1) Zoo b.v. werd van wege de Provinciale Synode, in 1582 te Haarlem gehouden, uitdrukkelijk verklaard, dat in de Nationale Dordtsche Synode van 1578 „ouersien werde tgene Anno LXXI. te Embden vande Nederlantsche Kercken gehandelt was, ende oock het ontworp Anno LXXIIII. te Dordrecht (als bouen geseyt is) gemaeckt: waer wt als doen met gemeynen consente een Kercken-ordeninge beschreuen werde, genoech gelijck de Kercken int heymelick onder de veruolginghen, ende eenighe Iaren daerna in Hollant ende Zeelant openbaerlick gebruyet hadden” (Ned. Syn. Acta, blz. 231). De Kerkenordening van de daarop volgende Nationale Middelburgsche Synode van 1581 is, naar het eigen getuigenis van deze Synode, „vut den acten Synodael gemaect”, nl. door „de artyckelen des laesten Dordrechtsen Synodi te ouersien ende daer wth te trecken een Corpus Disciplinae ofte Kerekenordeninghe (a.w., blzz. 364, 402, 413 en 431). Desgelijks werd de Kerkenordening van de daarop volgende Nationale Haagsche Synode van 1586 door deze Synode zelve genoemd „de Kerckenordeninghe bij ons alsnu van nieus ouersien ende gestelt” (a.w., blz. 620).

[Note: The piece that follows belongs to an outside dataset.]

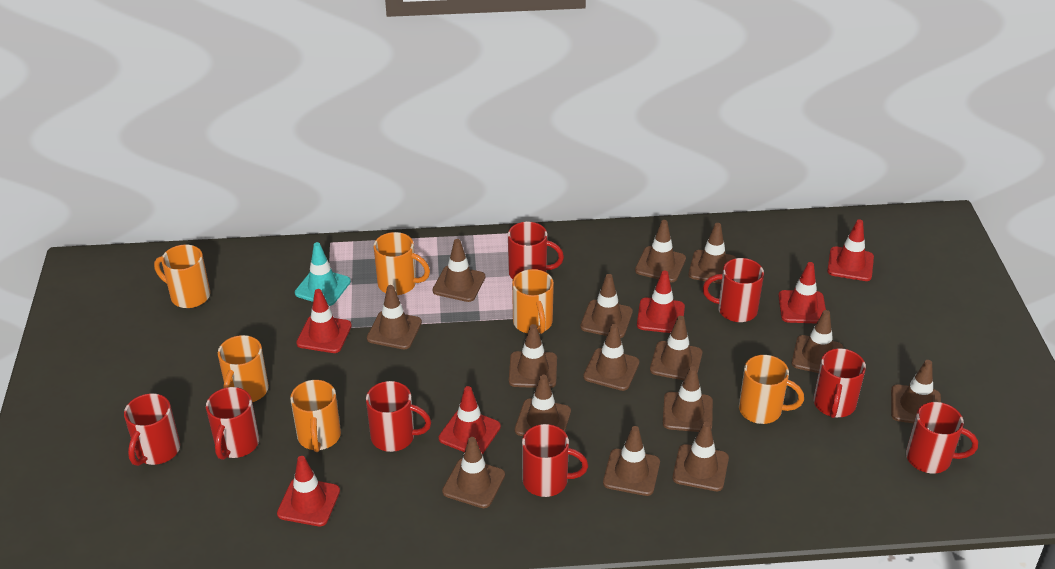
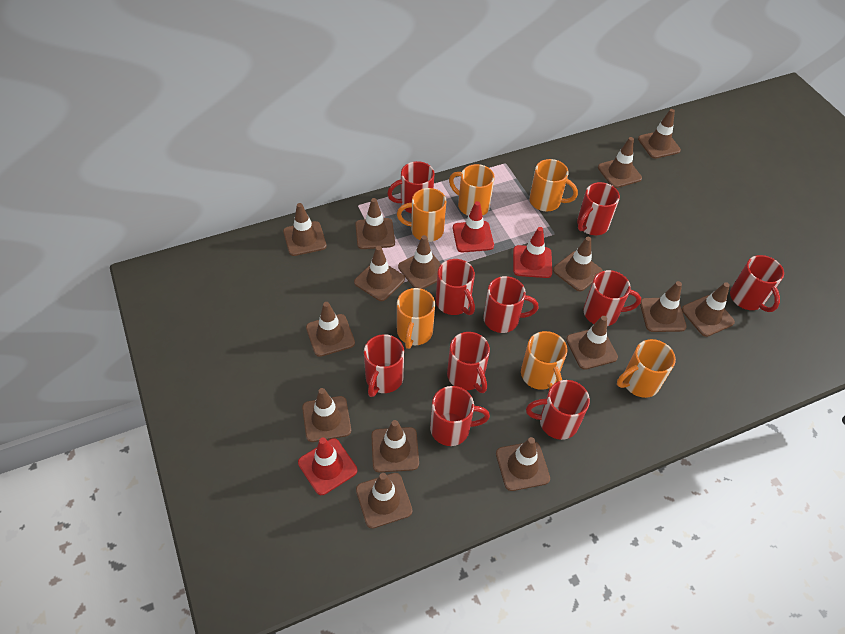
red mug: [124,393,180,466] [206,387,259,460] [366,381,431,452] [508,222,564,279] [522,424,588,497] [703,258,764,322] [813,348,866,418] [906,402,978,473] = 8 -> [364,334,404,397] [387,161,434,213] [430,386,490,446] [436,259,475,315] [447,332,490,393] [483,276,538,333] [526,380,590,440] [577,182,620,235] [583,270,641,326] [730,255,784,312] = 10
red traffic cone: [277,456,340,526] [296,289,352,353] [439,386,501,454] [637,271,685,333] [778,262,826,324] [827,219,874,281] = 6 -> [298,437,357,495] [453,201,494,252] [513,227,552,278] = 3
turquoise traffic cone: [295,242,351,306] = 1 -> none = 0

En ten slotte werd de Kerkenordening van de daarop volgende Nationale Dordtsche Synode van 1619 door deze Synode zelve voorgesteld als „de Kerken-ordeninge, soo als de selve in dese Synodus geëxamineert, ende in sommige Articulen tot meerder vrede ende stichtinge vermeerdert is” (in de zeer dikwijls uitgegevene en nog in grooten getale voorhandene Post-acta, de 177e Sessie, in punt III van het in de acta dier Sessie opgenomen Request aan de Staten-Gteneraal). Wie punt voor punt alle die kerkenordeningen naast elkander legt, ziet ook zelf, hoe betrekkelijk gering inderdaad het verschil is.